▶ [ASSIGNMENT]:
Please extend the forum thread below on permuting atomic effect variables in effect rows, picking up after its final post.

▶ [EXCERPT]:

══════

I don't know if the patch is sound or if there is a way to make it sound, but it would sure make the khor module pretty neat :)

[omegametabroccolo]

After reading Extensible records with scoped labels I think I understand the problem a bit better.

Atomic effects correspond to labels, effect rows correspond to extensible records. Permutations are only allowed between distinct labels while equal labels follow some sort of stack discipline: if we add a label to a record that already contains it, we "mask" the previous label, and if we remove this new label we get the original label back. This corresponds to how effects and handlers behave at runtime: the order in which we install handlers for different effects doesn't matter, while the order does have an impact for equal effects (i.e. when we need to find the innermost handler when performing an effect).

I think the issue is that we can't know if two label (~ atomic effect) variables will be distinct or equal once instantiated, hence row equality (which relies on permutations) becomes messy.

If this is the only problem preventing your extensible records from allowing label variables, I think we can relax this restriction for effect rows? Every atomic effect in a row has kind X, swapping two equal atomic effects would effectively be a no-op, so we could allow arbitrary permutations (and atomic effect variables!) for rows.

[TimWhiting]

Interesting thought. I think the issue though is that even effects with variables <eff<a>,eff<b>> has kind <X,X> (you can see this as <(V -> X)(V), (V -> X)(V)> which reduces to <X,X> with typical type application).

[omegametabroccolo]

Could you explain how that would be a problem? If a and b end up being equal then eff<a> and eff<b> would also be equal, which corresponds the no-op case, but I'm having a hard time wrapping my head around the "a and b end up being distinct" case.

[TimWhiting]

Your statement here is wrong

If this is the only problem preventing your extensible records from allowing label variables, I think we can relax this restriction for effect rows? Every atomic effect in a row has kind X, swapping two equal atomic effects would effectively be a no-op, so we could allow arbitrary permutations (and atomic effect variables!) for rows

We cannot know if two atomic variables are equal or not without knowing what they actually are. So we cannot allow permutations of them.

══════

▶ [DATA PROVIDED]:
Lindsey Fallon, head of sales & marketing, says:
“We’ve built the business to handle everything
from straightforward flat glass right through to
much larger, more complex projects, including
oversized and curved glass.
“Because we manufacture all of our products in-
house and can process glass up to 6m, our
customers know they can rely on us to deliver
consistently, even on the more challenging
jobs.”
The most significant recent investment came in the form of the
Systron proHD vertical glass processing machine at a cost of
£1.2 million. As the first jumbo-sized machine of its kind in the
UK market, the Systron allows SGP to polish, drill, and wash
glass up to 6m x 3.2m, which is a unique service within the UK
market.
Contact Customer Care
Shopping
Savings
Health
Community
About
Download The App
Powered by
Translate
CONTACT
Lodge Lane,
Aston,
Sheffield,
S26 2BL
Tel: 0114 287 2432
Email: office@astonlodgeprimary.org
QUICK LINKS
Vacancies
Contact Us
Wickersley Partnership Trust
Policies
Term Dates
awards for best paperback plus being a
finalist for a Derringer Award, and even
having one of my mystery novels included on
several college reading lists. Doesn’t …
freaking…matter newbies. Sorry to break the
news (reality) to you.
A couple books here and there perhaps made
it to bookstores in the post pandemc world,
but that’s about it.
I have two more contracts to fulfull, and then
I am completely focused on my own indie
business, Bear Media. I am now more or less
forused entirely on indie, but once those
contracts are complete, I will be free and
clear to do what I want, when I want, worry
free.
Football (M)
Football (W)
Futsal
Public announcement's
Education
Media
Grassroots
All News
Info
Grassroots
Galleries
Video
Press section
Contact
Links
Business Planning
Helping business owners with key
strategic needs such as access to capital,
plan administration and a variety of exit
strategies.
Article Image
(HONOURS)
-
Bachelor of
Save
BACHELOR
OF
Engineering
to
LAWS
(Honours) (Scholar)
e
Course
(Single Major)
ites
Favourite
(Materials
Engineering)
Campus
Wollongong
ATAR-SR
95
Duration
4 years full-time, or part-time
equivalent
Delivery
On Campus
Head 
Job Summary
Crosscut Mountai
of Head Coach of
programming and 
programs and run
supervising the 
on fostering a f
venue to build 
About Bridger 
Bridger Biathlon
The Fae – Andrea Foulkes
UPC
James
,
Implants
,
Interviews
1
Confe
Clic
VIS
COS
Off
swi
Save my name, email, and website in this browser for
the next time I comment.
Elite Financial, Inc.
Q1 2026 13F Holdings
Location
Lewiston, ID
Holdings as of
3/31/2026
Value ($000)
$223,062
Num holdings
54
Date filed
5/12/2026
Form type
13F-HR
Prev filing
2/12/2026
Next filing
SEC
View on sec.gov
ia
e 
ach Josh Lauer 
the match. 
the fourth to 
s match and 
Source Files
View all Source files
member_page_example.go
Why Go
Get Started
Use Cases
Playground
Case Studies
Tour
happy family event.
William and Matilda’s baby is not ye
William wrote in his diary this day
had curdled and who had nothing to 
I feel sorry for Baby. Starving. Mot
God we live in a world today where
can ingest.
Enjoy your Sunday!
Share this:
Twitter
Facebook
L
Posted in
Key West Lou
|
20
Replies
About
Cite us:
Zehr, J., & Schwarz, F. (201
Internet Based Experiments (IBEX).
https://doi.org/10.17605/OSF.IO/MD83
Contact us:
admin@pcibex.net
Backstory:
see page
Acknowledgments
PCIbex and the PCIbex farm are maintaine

══════

▶ [WRITTEN REPLY]:
[omegametabroccolo]

We cannot know if two atomic variables are equal or not without knowing what they actually are.

Say we have a row with atomic effect variables <l1,l2|e>. If they end up being distinct then the effect system allows us to swap them (<exn,console|e> ~> <console,exn|e>) . If they end up being equal, swapping them would just be an identity (<exn::X,exn::X|e> ~> <exn::X,exn::X|e>) which I think is safe, even though this is not true for extensible records (<l: string, l: int|r> ~/> <l: int, l: string|r>- note that both ls can have different types, while exns both have kind X) or installed handlers (with handler1 with handler2 f() ~/> <with handler2 with handler1 f()>).

Maybe I'm just missing something, but the idea is that even if we don't know if two atomic effect variables will be equal or not, it is always safe to swap them, as long as the permutation only happens in the effect type.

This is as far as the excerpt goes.